I grew up in the peripheral part of Russia, where the use of English outside the classroom was limited to the Internet (which became available to me only after I began studying at the university). I started learning English when I was about 7-8 years old, as an extra-curricular class. First, I learned some rhymes and English-Russian poems. Since there were no audiotapes to listen to and imitate, I had to write the English words using Russian letters so that I could memorize the poems. Then, I learned to read (and write) transcribed words along with their translation, and after that began grammar (sentence structure and grammar tenses). The classes that I had in school (grades 4 – 11) consisted mostly of reading (first, sentences; later, texts), translating, retelling / summarizing texts, and asking and answering questions based on sentence structure. We usually did not have fill-in-the-blanks or multiple-choice tests, but accuracy was the major focus. Every grammatical error was corrected (whether spoken or written). We did not learn conversational English. Most of what was spoken had to be written down first. On the contrary, in the English course that I continued attending outside school at that time, there was little emphasis on writing. Speaking – my biggest fear and challenge – was paid more attention to, and for me the progression was from producing simple questions and answers and memorizing sentences and parts of the texts to more extensive conversations and monologues. So, in my case accuracy preceded fluency and gave me sufficient confidence to actually use English.

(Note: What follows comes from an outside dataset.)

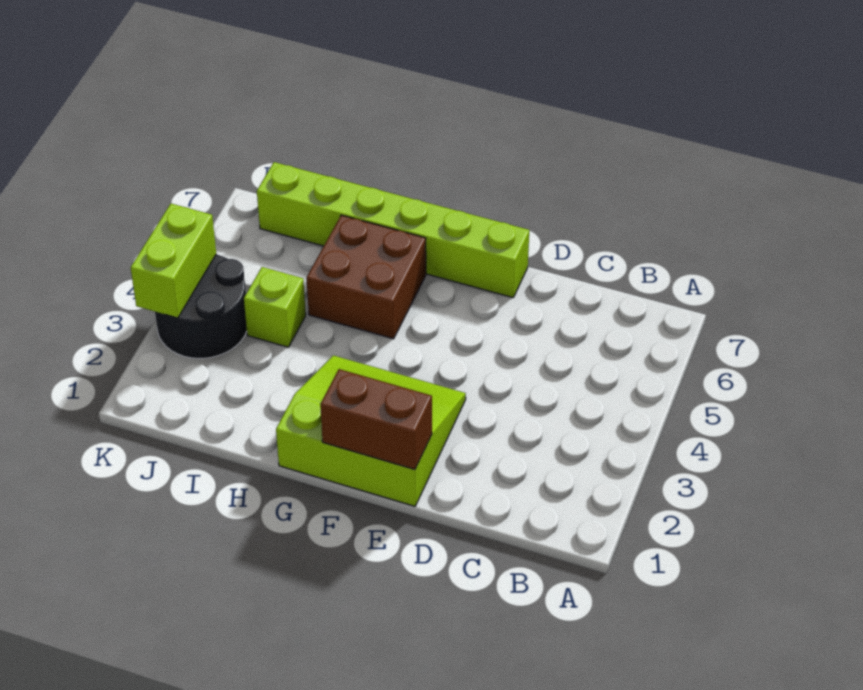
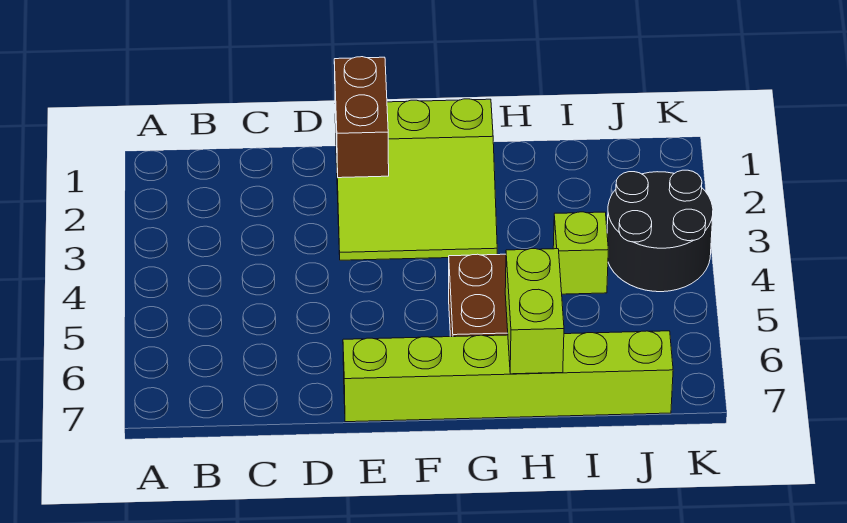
brown brick E1:F1 level 2 -> brown brick E1:E2 level 2
lime brick K3:K4 level 2 -> lime brick H6:H7 level 2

At the university, during my first two years my English (both written and spoken) was evaluated mostly on the complexity of grammar structures and vocabulary used, as well as grammatical mistakes. The exceptions were classes taught by native speakers of English (we had a couple of Peace Corps volunteers at that time). Their teaching usually constituted some part of the course. During my third through fifth year, the focus was on writing different formats of essays (e.g., for-and-against essays and problem-solution essays) based on newspaper articles pertinent to my major (i.e. US & Canadian Studies). Essay-writing was more process-oriented, involving several stages of writing and several drafts. At the same time, the content was limited to the information in an article(s) and possible foci were discussed in class prior to writing. In fact, content was a by-product of writing. It was essay structure and logical development of ideas that were evaluated. This experience formed most of my original approach to teaching English.